→ **Objetivo**
Según la crónica sobre el río San Juan, ¿cuánto tiempo tomó el viaje en lancha hasta ese río?
━━━━━ Fragmento de lectura
El País recorrió este río, que separa al Valle del Chocó, donde las poblaciones indígenas y afro padecen un recrudecimiento de la guerra. ELN y paramilitares se disputan el territorio con la Fuerza Pública.

4 de agosto de 2017 Por: Ana María Saavedra S. / Editora de Orden 

Para entrar al Litoral del San Juan no hay carretera. Solo dos caminos de agua: por el Pacífico o por el río Calima. Esta semana, El País acompañó a una misión humanitaria que realiza la Agencia de Naciones Unidas para los Refugiados, Acnur, para dar seguimiento a la situación humanitaria en la región, donde en los últimos años se han desplazado más de 15 mil personas.

El viaje nos tomó dos horas y media. Después de salir de Buenaventura, pasamos por La Bocana, luego por Juanchaco, Ladrilleros y La Barra. Antes de que bajara la marea y se cerrara el paso, la lancha enfiló en la mañana del lunes pasado las Bocas del San Juan golpeando las olas embravecidas por el encuentro entre el mar y el río. El beso del agua dulce y el agua salada. Y así entramos al río.

Se ve una tierra de aguas verde oliva, rodeada de todo tipo de verdes: esmeralda, brillante, biche, oscuro, lima, claro. El verde de los árboles de yarumo, guabo, madroño, otobo, cedro, de las palmas y los cultivos de caña. Y de vez en cuando un verde salpicado del rojo de las heliconias o el morado de las flores del marañón.

El video que capté al llegar refleja claramente que este es otro mundo: casas de madera con techos de zinc; de chozas; de tierra inundada por el río; de mujeres de pelo negro y liso, vestidas con parumas (faldas anudadas a la cintura), algunas con los senos al descubierto, otras con camiseta. De mujeres de pelo ensortijado, de piel negra.

Hacia las 10:00 a.m. llegamos a la comunidad de Aguaclara, donde se celebraban los juegos de una de las poblaciones Wounaam Nonam ubicadas en los ríos San Juan y Calima. Por unos días, las comunidades del Bajo San Juan y Litoral del San Juan trataron de olvidar la guerra que los ha asesinado, desplazado, confinado...

Durante la semana pasada, los miembros de varios cabildos de la región se reunieron en una serie de actividades como partidos de fútbol, carreras de costales, canotaje, concursos de natación y carreras. También tenían sus juegos locales como el arco y la fecha, la boroquera (cortada de leña) y el arrancayuca (me explican que se trata de dos equipos que se toman de la cintura y se agarran, cada uno a un árbol. El último de cada grupo tiene que jalar para ir separando los jugadores. Gana el grupo que quede con más personas).

Apenas bajamos de la lancha empezó a llover. Una lluvia, a veces era una llovizna y otras aguacero, que nos acompañó durante los tres días que permanecimos en el San Juan. Una lluvia que disfrutaron los niños, que corrían descalzados o nadaban en los charcos.
━━━━━━━━━━
━━━━━ Datos proporcionados
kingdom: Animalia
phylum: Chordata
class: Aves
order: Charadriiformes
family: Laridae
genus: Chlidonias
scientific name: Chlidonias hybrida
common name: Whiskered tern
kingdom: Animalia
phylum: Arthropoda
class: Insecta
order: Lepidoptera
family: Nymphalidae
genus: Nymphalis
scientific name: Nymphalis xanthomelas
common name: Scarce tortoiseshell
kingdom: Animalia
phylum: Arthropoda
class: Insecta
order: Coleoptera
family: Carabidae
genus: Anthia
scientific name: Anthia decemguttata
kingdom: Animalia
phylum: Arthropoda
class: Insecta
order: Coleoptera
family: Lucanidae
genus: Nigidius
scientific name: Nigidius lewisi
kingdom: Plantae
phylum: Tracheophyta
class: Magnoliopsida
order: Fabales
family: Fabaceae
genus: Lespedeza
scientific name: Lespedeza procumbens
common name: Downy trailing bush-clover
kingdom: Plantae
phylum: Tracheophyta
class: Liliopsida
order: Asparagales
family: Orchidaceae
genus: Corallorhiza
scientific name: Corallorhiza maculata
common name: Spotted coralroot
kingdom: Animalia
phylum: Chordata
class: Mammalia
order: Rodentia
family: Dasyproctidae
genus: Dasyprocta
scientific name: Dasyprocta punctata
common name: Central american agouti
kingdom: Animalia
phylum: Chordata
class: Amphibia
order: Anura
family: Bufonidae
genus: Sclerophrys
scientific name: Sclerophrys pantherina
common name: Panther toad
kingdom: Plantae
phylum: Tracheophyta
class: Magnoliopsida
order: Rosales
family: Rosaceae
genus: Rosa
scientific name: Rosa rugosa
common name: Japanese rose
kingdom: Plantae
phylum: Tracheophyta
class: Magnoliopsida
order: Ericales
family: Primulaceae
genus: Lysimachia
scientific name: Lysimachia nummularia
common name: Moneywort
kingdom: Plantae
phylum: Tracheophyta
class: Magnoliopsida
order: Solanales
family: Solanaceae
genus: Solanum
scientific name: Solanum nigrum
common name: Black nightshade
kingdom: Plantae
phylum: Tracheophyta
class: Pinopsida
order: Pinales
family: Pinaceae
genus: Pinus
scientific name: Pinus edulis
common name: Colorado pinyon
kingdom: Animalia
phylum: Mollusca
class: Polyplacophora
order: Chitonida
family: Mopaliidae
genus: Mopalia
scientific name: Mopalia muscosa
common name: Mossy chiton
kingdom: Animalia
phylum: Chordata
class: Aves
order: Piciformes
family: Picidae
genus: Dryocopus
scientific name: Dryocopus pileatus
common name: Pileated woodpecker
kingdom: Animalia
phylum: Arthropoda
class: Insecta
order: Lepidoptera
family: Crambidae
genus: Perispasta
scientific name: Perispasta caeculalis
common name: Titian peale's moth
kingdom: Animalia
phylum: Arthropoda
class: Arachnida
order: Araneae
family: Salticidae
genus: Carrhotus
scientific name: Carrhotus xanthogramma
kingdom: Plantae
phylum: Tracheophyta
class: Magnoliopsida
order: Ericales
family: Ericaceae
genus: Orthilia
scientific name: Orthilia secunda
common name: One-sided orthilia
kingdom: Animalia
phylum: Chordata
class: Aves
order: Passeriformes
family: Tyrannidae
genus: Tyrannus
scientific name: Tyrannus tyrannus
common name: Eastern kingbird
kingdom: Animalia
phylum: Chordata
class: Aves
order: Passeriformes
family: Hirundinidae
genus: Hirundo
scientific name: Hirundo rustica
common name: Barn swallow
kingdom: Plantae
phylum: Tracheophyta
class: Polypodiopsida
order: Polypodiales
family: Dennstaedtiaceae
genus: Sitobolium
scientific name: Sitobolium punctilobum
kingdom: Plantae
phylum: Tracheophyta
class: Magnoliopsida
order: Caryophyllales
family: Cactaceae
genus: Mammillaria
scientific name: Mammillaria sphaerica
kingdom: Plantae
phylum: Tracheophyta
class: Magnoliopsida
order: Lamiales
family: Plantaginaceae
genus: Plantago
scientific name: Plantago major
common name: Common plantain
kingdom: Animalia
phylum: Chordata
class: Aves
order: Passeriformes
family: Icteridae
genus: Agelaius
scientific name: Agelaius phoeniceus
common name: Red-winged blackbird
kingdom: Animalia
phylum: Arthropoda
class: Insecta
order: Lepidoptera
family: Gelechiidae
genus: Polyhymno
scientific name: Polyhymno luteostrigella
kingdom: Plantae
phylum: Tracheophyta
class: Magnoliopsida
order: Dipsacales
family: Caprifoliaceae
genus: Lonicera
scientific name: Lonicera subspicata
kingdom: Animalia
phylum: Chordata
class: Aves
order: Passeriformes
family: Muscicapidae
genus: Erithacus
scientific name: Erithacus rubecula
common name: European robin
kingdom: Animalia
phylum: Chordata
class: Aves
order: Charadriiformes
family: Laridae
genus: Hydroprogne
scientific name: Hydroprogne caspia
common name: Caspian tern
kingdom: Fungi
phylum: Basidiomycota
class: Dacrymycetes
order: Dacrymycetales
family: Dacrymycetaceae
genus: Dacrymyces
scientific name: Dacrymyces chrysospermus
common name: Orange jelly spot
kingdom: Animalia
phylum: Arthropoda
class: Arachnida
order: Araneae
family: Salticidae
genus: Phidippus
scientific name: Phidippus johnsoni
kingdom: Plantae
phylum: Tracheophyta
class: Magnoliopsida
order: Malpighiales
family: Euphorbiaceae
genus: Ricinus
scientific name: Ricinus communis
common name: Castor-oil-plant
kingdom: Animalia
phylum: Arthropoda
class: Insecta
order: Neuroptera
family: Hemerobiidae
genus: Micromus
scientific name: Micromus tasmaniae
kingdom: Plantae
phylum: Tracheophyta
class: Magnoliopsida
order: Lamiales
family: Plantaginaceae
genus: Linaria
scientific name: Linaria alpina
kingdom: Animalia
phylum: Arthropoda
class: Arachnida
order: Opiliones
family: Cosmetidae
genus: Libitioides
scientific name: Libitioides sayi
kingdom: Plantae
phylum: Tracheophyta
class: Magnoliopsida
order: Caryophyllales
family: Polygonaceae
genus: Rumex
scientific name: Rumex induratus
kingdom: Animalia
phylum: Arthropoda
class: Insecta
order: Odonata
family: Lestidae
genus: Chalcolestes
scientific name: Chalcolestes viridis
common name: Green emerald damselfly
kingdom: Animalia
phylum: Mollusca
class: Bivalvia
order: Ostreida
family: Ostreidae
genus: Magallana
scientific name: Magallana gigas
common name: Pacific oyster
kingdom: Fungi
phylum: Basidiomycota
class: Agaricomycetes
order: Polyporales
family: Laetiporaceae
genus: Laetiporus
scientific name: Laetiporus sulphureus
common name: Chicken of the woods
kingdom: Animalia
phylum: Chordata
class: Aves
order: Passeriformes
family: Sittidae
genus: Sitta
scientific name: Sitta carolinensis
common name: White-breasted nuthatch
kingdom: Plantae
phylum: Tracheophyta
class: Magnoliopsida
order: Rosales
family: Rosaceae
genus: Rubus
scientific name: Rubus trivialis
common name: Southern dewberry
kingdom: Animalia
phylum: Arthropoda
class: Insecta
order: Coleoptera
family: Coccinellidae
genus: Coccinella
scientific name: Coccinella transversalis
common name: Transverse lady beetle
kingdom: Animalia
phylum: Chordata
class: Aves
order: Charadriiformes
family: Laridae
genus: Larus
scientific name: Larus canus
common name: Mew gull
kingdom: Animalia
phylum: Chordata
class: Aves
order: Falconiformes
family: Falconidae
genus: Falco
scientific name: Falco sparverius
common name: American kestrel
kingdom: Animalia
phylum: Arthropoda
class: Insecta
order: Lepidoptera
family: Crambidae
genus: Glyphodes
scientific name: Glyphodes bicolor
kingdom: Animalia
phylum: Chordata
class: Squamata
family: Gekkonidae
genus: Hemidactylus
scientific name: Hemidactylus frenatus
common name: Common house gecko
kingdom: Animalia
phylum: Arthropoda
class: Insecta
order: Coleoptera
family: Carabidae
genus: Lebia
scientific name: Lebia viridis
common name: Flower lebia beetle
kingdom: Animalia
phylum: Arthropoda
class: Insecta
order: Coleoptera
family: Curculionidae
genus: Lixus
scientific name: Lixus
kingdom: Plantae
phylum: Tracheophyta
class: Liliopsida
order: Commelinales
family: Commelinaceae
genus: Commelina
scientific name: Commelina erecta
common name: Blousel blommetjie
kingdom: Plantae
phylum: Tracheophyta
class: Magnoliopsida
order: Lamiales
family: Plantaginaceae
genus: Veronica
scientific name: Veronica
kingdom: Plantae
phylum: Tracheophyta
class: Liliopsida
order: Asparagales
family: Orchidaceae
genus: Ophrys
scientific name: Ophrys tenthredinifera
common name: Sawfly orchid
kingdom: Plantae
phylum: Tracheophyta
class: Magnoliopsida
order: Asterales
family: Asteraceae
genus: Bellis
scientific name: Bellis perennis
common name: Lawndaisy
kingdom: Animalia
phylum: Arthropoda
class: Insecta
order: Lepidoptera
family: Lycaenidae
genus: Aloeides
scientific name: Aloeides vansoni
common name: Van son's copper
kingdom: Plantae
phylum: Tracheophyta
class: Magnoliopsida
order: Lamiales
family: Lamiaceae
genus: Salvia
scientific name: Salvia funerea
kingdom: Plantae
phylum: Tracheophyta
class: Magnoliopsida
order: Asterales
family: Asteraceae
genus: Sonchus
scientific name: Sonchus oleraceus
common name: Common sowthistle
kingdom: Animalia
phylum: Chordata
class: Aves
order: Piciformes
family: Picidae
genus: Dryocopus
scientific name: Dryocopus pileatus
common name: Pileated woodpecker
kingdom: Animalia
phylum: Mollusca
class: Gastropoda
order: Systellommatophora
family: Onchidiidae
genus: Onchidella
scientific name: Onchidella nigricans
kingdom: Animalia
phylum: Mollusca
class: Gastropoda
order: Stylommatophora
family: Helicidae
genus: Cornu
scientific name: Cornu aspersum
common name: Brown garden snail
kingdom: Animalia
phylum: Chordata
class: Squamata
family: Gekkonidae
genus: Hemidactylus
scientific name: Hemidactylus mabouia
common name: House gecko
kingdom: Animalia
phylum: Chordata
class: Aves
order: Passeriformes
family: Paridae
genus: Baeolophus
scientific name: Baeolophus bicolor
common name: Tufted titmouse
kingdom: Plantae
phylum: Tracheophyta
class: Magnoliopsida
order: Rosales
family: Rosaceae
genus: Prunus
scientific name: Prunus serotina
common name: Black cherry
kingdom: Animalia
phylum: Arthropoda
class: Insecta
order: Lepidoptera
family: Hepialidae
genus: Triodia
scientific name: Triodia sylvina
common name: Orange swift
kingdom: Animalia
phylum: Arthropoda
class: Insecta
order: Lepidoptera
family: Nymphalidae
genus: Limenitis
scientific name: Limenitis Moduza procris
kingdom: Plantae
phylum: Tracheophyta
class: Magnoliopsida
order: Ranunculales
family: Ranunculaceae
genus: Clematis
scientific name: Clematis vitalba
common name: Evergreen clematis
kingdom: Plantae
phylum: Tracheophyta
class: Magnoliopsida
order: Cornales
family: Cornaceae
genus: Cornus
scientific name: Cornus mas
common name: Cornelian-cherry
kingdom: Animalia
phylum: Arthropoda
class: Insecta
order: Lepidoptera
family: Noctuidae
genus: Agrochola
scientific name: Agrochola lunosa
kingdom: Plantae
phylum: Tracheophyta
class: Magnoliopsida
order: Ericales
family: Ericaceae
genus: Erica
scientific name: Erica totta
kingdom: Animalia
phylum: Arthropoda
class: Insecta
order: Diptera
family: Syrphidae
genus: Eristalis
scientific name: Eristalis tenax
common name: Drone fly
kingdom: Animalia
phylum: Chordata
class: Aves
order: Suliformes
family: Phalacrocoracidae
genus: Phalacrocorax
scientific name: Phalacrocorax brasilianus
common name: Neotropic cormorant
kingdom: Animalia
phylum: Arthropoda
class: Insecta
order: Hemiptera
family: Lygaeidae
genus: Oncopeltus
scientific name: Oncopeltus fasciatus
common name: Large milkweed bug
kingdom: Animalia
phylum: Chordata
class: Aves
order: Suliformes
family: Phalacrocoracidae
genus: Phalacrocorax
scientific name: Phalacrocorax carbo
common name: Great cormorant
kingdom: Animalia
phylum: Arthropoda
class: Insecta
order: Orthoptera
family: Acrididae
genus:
━━━━━━━━━━
→ **Solución del ejercicio**
Dos horas y media.